Dacre had promised Joey a couple of million in coined gold, not believing in so much but hoping to keep the youth's spirits high. Now, as he surveyed the bank boxes, counting twenty-eight of them, Dacre swore that he must have spoken truer than he could have known. Golden Eagles at twenty dollars a touch! Two or three thousand dollars in each pound's weight! Twenty-eight boxes with thirty pounds or more in each! He cursed aloud in his joy!
The boxes had not yet been bound with steel bands and sealed across the lock with the Mint's stamp. That would happen when they reached the weighing-room on their departure. But the weight they now held would already have been checked, and Dacre knew that it must not alter.
First he examined the locks, and once more confronted the skill of Linus Yale. Each box had its individual lock, opened by a flat metal key. Instead of the conventional tumbler mechanism, the entire lock turned with the key to open the box. But the edge of the flat key was a mass of peaks and indentations, indicating an array of pins of different lengths, all of which had to be lifted simultaneously to free the lock. To have picked twenty-eight such locks would have taken even Verney Dacre a very long time.

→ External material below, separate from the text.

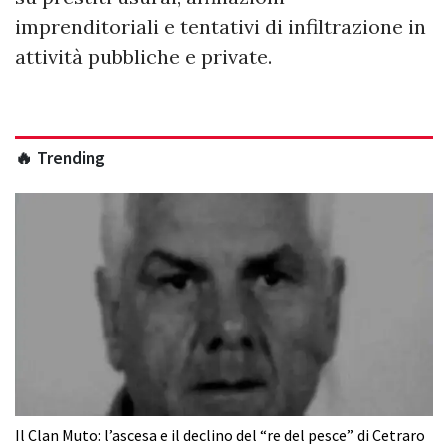
imprenditoriali e tentativi di infiltrazione in
attività pubbliche e private.
🔥 Trending
Il Clan Muto: l’ascesa e il declino del “re del pesce” di Cetraro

But he had twice dissected such a device, bought for the purpose, with the loving care which a student of anatomy might have given to a choice cadaver. The locks would not be closely examined again until they reached the banks. That being so, he could open them in a few minutes.
Returning to his array of tools, Dacre chose a craftsman's drill and fitted a small diamond-headed bit to it. He crouched before the first box with its black-painted lock-plate. The chosen point was quarter of an inch above the slit of the key opening. The tip of the drill was no more than a millimetre in size. Supporting himself on one knee, his left elbow steadied on his other thigh, Dacre wound the drill against the metal plate with all his strength. The stark pattern of veins and sinews in his face and neck, the racking pain in his wrists, bore witness to the exertion. But it was at this point that a tiny hole drilled through the mechanism would cut through the pins holding the lock closed. Once they had been defeated, a plain flat strip of metal inserted in the lock would turn it and open the box.